AIM OF THE TASK ->
Ignoring the pictures, repeat every entry below exactly as it appears.

━━━━━━━━━━━━━━━━

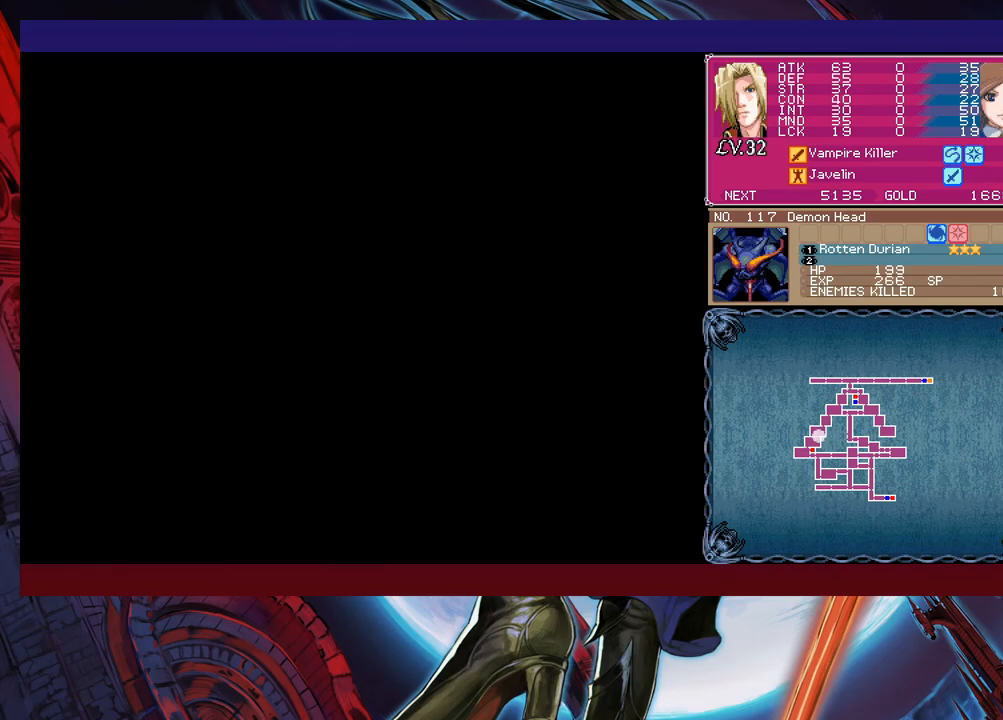
{"buttons": [], "left_stick": "up-right", "events": [[17, "B", "down"], [17, "Y", "down"], [67, "B", "up"], [67, "Y", "up"], [167, "B", "down"], [167, "Y", "down"], [250, "B", "up"], [250, "Y", "up"], [367, "B", "down"], [367, "Y", "down"], [417, "B", "up"], [417, "Y", "up"]]}
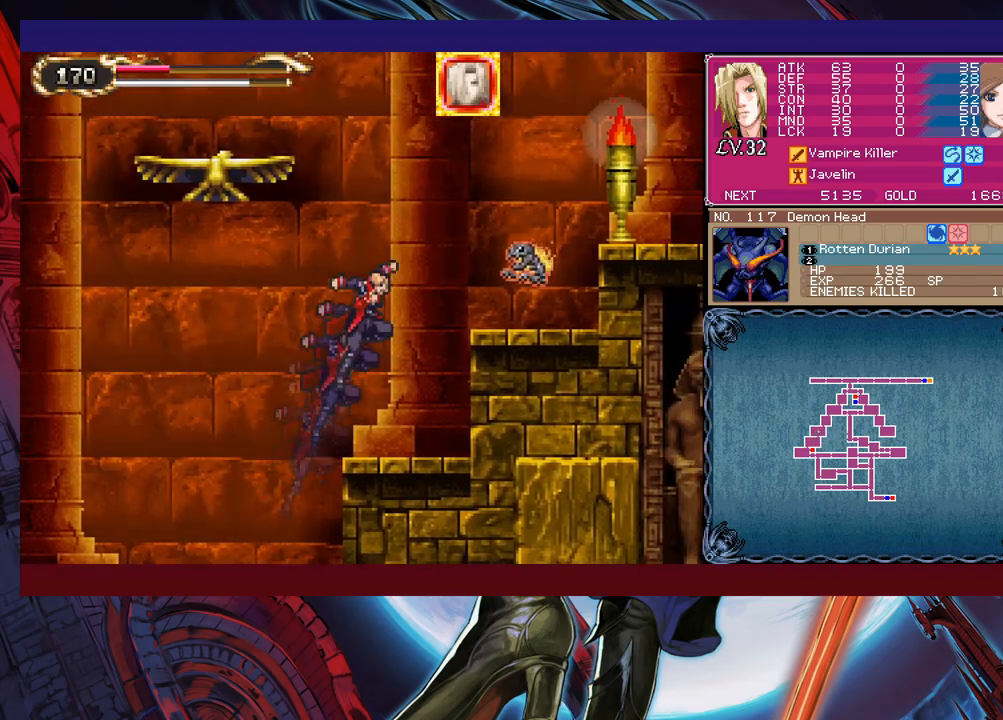
{"buttons": ["B", "Y"], "left_stick": "up-right", "events": [[17, "B", "down"], [17, "Y", "down"], [67, "Y", "up"], [100, "B", "up"], [150, "B", "down"], [150, "Y", "down"], [250, "Y", "up"], [267, "B", "up"], [317, "B", "down"], [317, "Y", "down"], [400, "Y", "up"], [417, "B", "up"], [467, "B", "down"], [467, "Y", "down"]]}
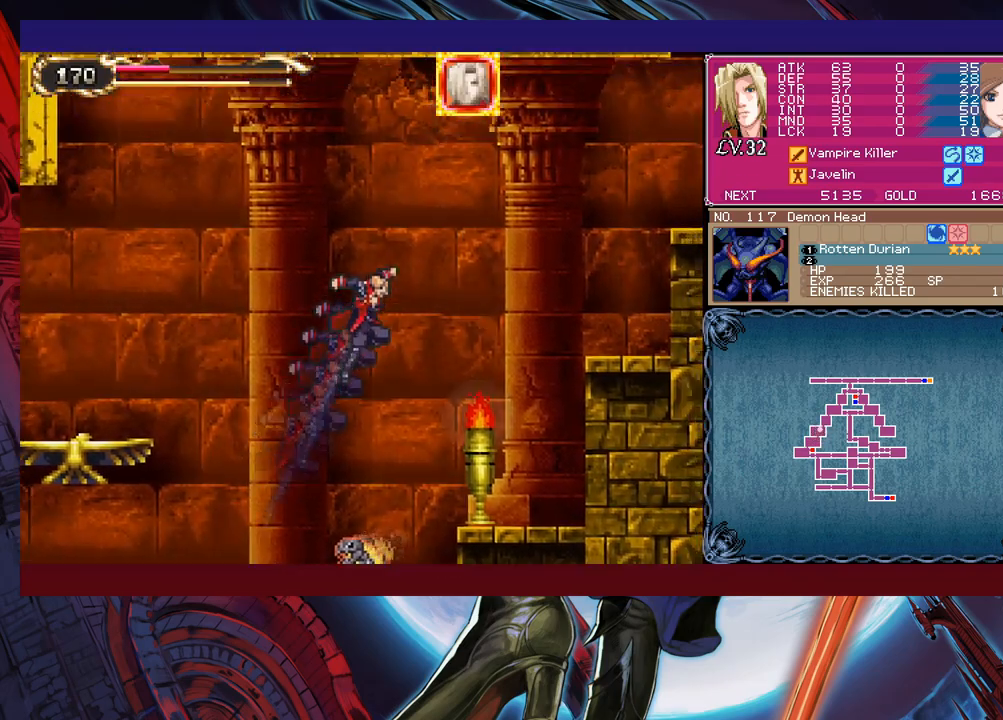
{"buttons": ["B", "Y"], "left_stick": "up-right", "events": [[67, "B", "up"], [67, "Y", "up"], [467, "B", "down"], [467, "Y", "down"]]}
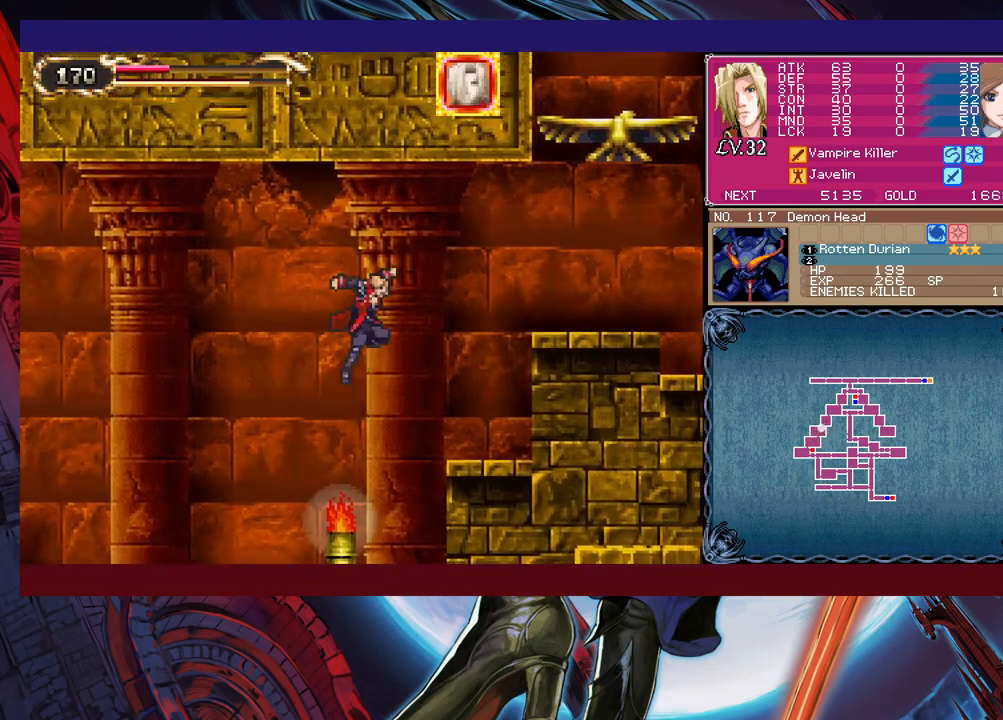
{"buttons": [], "left_stick": "up-right", "events": [[50, "Y", "up"], [67, "B", "up"]]}
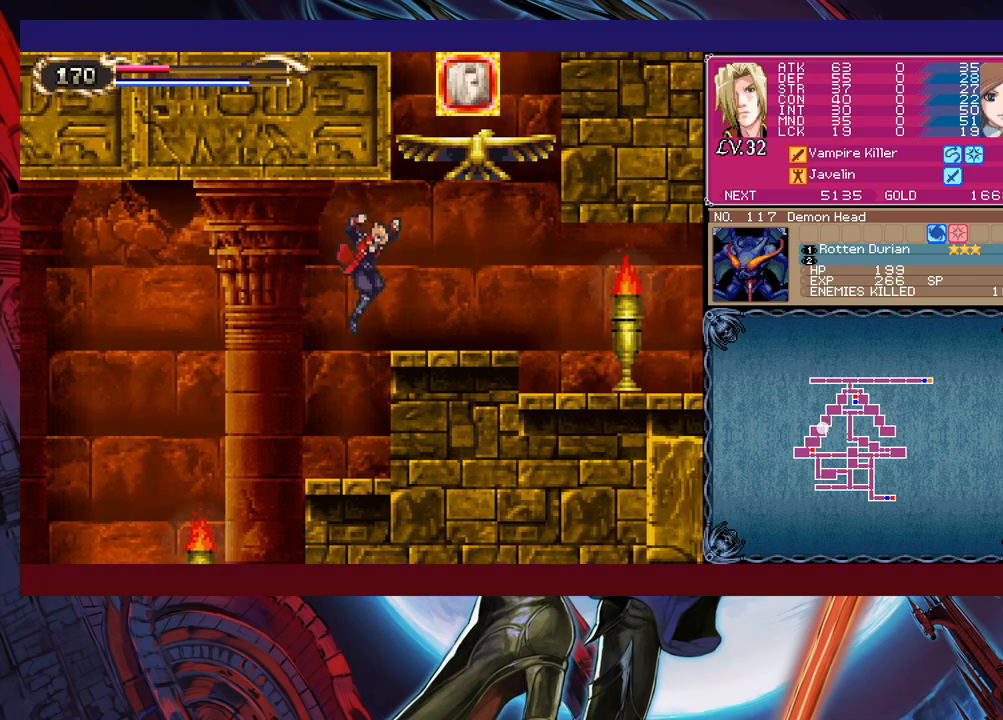
{"buttons": [], "left_stick": "up-right", "events": [[100, "B", "down"], [100, "Y", "down"], [150, "B", "up"], [150, "Y", "up"], [267, "B", "down"], [267, "Y", "down"], [317, "B", "up"], [317, "Y", "up"]]}
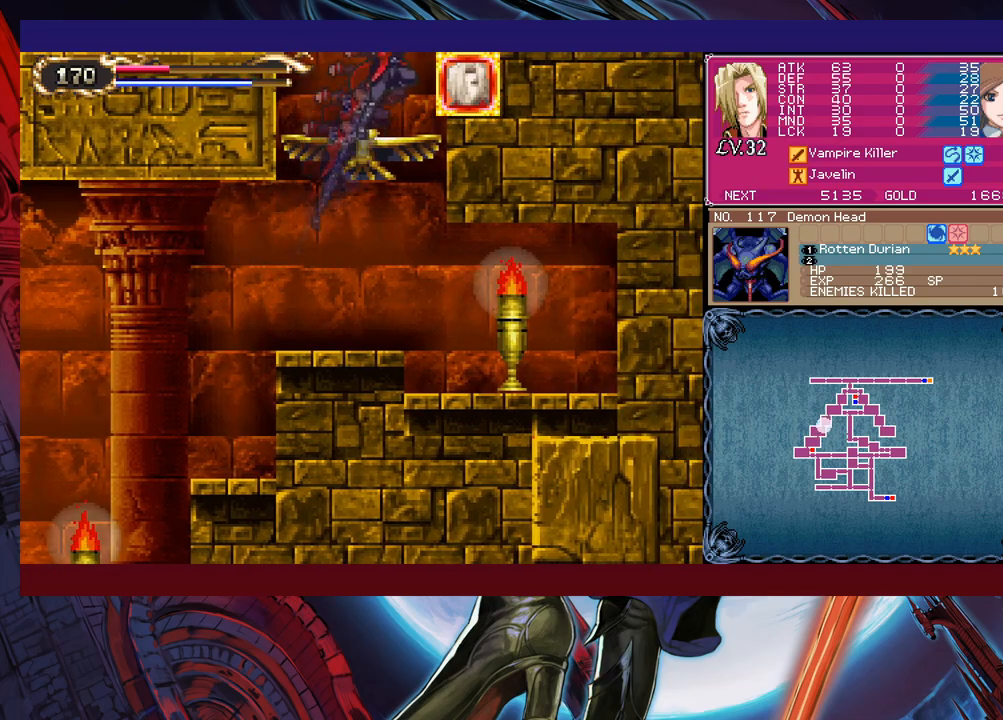
{"buttons": [], "left_stick": "up-right", "events": [[17, "B", "down"], [17, "Y", "down"], [50, "Y", "up"], [67, "B", "up"], [217, "B", "down"], [217, "Y", "down"], [300, "B", "up"], [300, "Y", "up"]]}
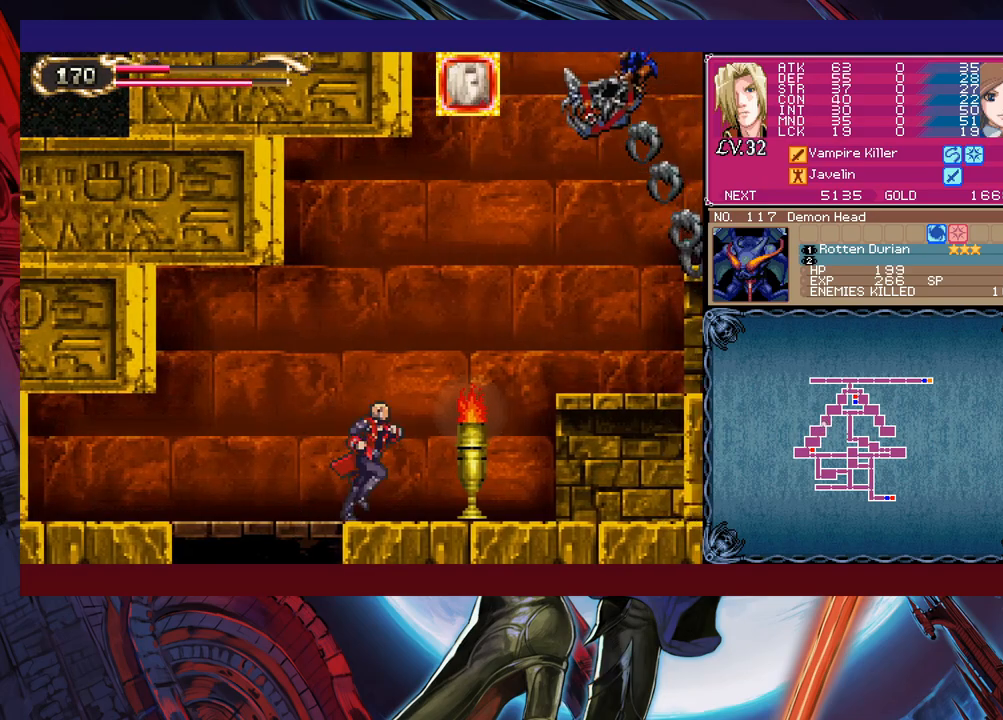
{"buttons": [], "left_stick": "center", "events": [[67, "B", "down"], [67, "Y", "down"], [167, "B", "up"], [167, "Y", "up"], [300, "left_stick", "center"]]}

━━━━━━━━━━━━━━━━

RESULT OF THIS EXERCISE ->
{"buttons": [], "left_stick": "up-right", "events": [[17, "B", "down"], [17, "Y", "down"], [67, "B", "up"], [67, "Y", "up"], [167, "B", "down"], [167, "Y", "down"], [250, "B", "up"], [250, "Y", "up"], [367, "B", "down"], [367, "Y", "down"], [417, "B", "up"], [417, "Y", "up"]]}
{"buttons": ["B", "Y"], "left_stick": "up-right", "events": [[17, "B", "down"], [17, "Y", "down"], [67, "Y", "up"], [100, "B", "up"], [150, "B", "down"], [150, "Y", "down"], [250, "Y", "up"], [267, "B", "up"], [317, "B", "down"], [317, "Y", "down"], [400, "Y", "up"], [417, "B", "up"], [467, "B", "down"], [467, "Y", "down"]]}
{"buttons": ["B", "Y"], "left_stick": "up-right", "events": [[67, "B", "up"], [67, "Y", "up"], [467, "B", "down"], [467, "Y", "down"]]}
{"buttons": [], "left_stick": "up-right", "events": [[50, "Y", "up"], [67, "B", "up"]]}
{"buttons": [], "left_stick": "up-right", "events": [[100, "B", "down"], [100, "Y", "down"], [150, "B", "up"], [150, "Y", "up"], [267, "B", "down"], [267, "Y", "down"], [317, "B", "up"], [317, "Y", "up"]]}
{"buttons": [], "left_stick": "up-right", "events": [[17, "B", "down"], [17, "Y", "down"], [50, "Y", "up"], [67, "B", "up"], [217, "B", "down"], [217, "Y", "down"], [300, "B", "up"], [300, "Y", "up"]]}
{"buttons": [], "left_stick": "center", "events": [[67, "B", "down"], [67, "Y", "down"], [167, "B", "up"], [167, "Y", "up"], [300, "left_stick", "center"]]}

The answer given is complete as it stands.